►

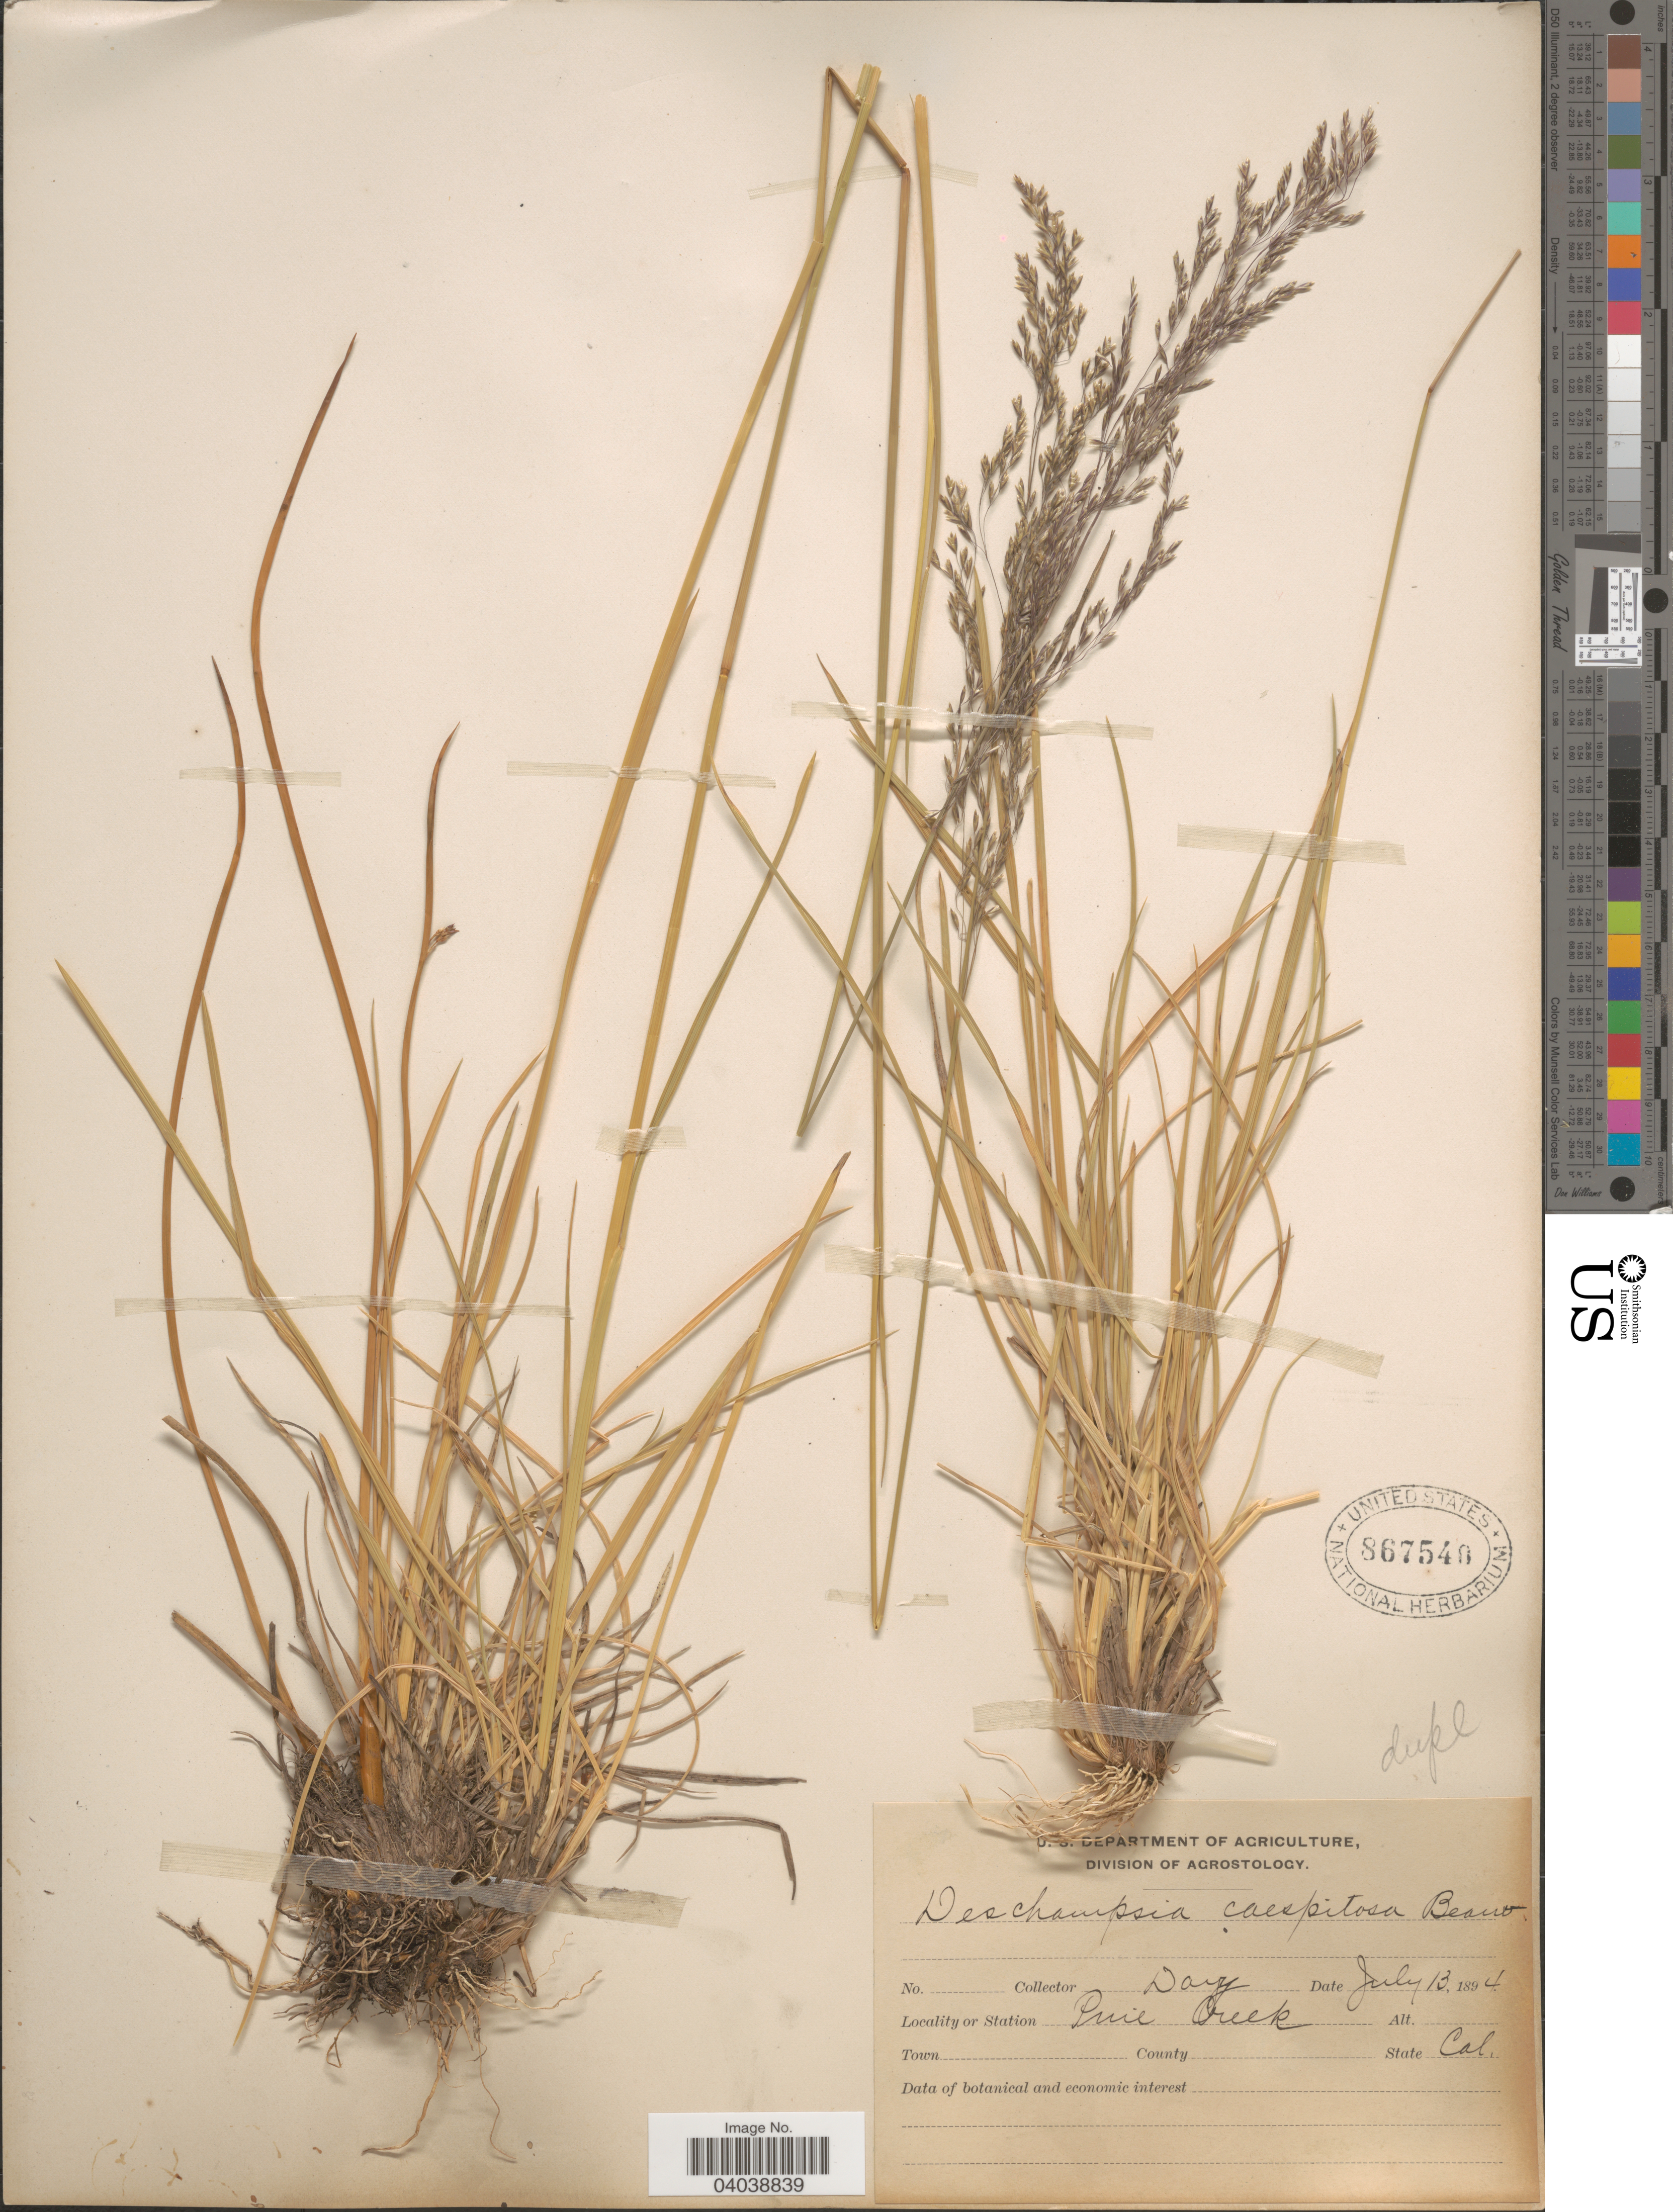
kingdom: Plantae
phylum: Tracheophyta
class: Liliopsida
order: Poales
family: Poaceae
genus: Deschampsia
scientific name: Deschampsia cespitosa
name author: (L.) P. Beauv.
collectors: Davy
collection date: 1894-07-13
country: United States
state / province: California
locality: Station Pine Creek.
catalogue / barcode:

◄

◆ **GIVEN TASK**
Swap "collectors" for "collected by" in the lines above and write them out again with nothing else changed. Leave the pictures out.

◆ **OUTPUT**
kingdom: Plantae
phylum: Tracheophyta
class: Liliopsida
order: Poales
family: Poaceae
genus: Deschampsia
scientific name: Deschampsia cespitosa
name author: (L.) P. Beauv.
collected by: Davy
collection date: 1894-07-13
country: United States
state / province: California
locality: Station Pine Creek.
catalogue / barcode:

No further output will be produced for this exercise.